Atualizado: 5 de jun. de 2020

Por Viviane Becker Narvaes



No último dia 20 de março, de 2020, defendi minha tese de doutorado intitulada “O Teatro do Sentenciado de Abdias Nascimento: classe e raça na modernização do teatro brasileiro” junto ao Programa de Pós-Graduação em Artes Cênicas da Escola de Comunicações e Artes da Universidade de São Paulo (USP). A defesa ocorreu, portanto, no cenário do desencadeamento da crise global gerada pela disseminação do novo Coronavírus. Não parece haver um problema na ordem dessa sentença? Reflito que ela seria melhor formulada da seguinte maneira de acordo com as condições de vida que temos hoje: - a crise global que vivemos gerou a disseminação do novo coronavírus. Ao fazer essa inversão, adianto que é neste sentido que faço meu relato da experiência de defesa. De modo geral, trata-se o momento atual como suspensão da normalidade. Por um lado é isso mesmo, excepcionalidade, mas por outro a normalidade que vivíamos precisa ser criticada, pois era aceitável apenas como um véu obnubilando a visão de quem ocupa posições menos precarizadas no mundo do trabalho na nossa sociedade.

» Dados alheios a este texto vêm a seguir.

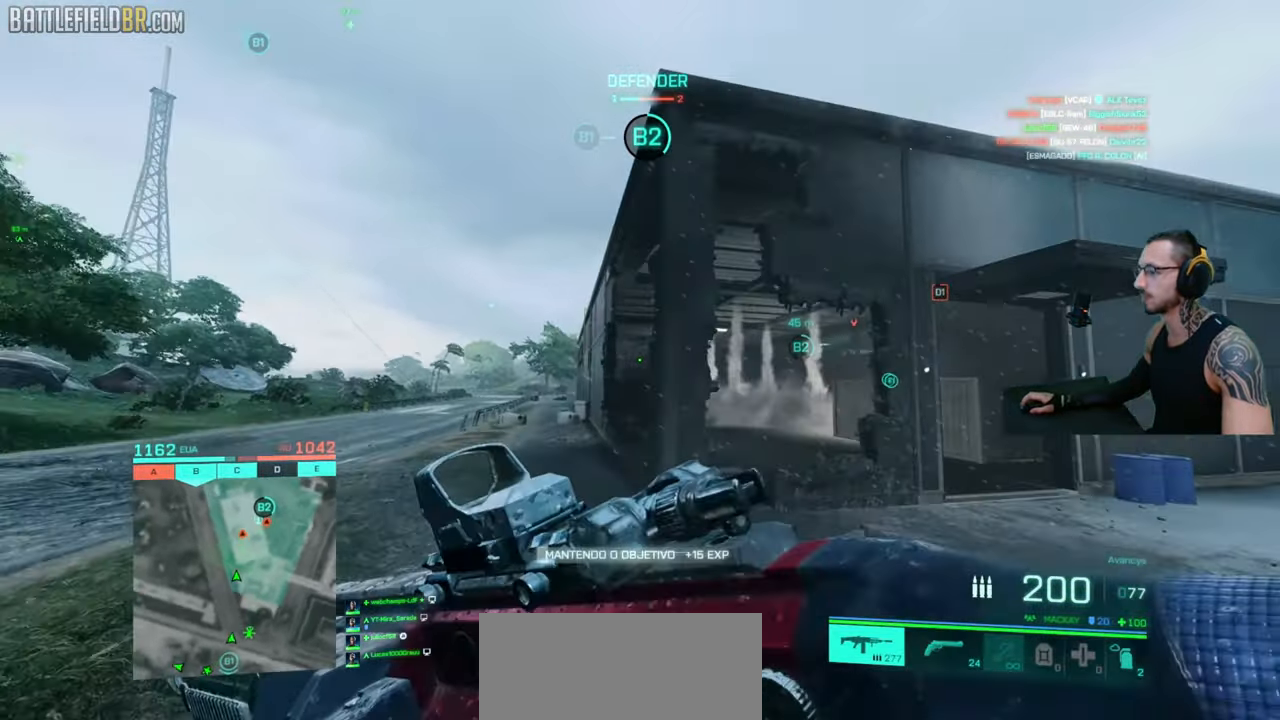
{"keys": ["a", "shift", "w"], "mouse": [], "events": [[217, "shift", "up"], [267, "shift", "down"]]}
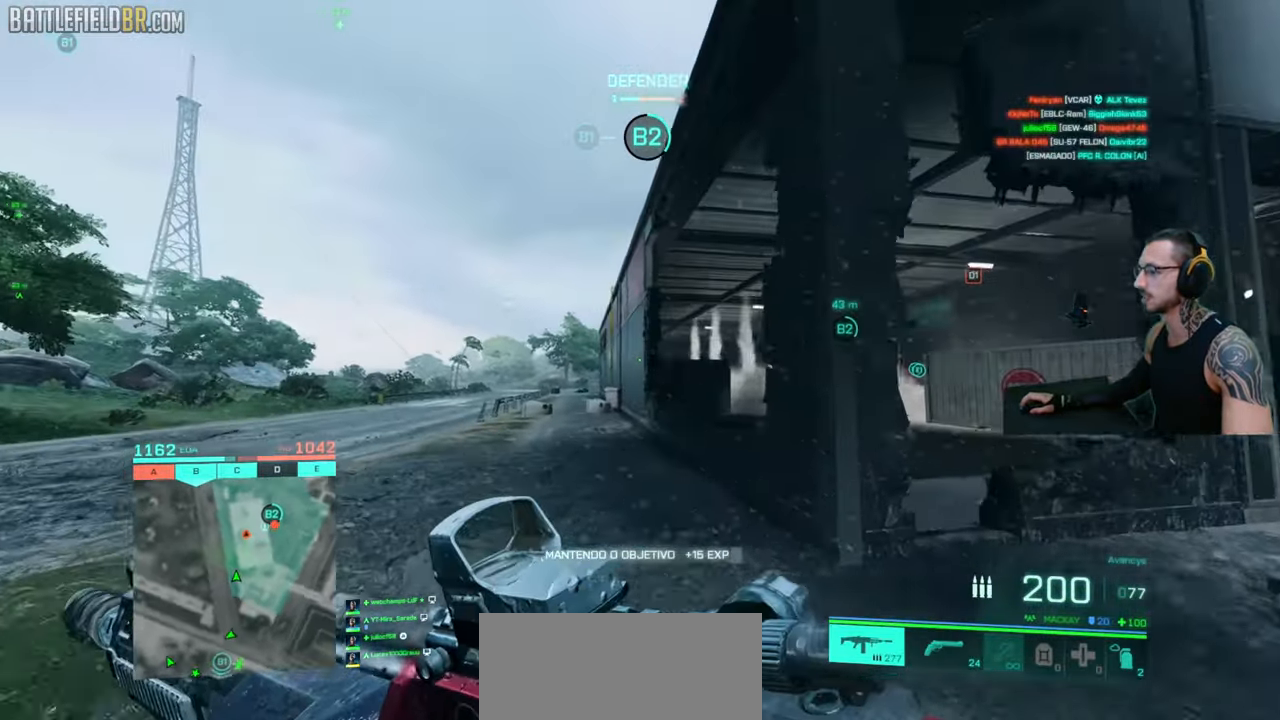
{"keys": ["a", "shift", "w"], "mouse": [], "events": [[100, "a", "up"], [184, "a", "down"], [267, "a", "up"], [350, "a", "down"]]}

Diante da magnitude da pandemia, às vésperas da defesa da tese, me vi mergulhada em reflexões dessa natureza.


No Rio de Janeiro, onde resido, bem como em São Paulo, onde se realizaria a defesa, as políticas de enfrentamento da doença começaram a estabelecer o isolamento social, a redução da mobilidade entre as duas cidades, a quarentena para quem teve contato com doentes ou realizou viagens internacionais, dentre outras medidas. A incerteza sobre a realização da defesa na data prevista começou a se instaurar.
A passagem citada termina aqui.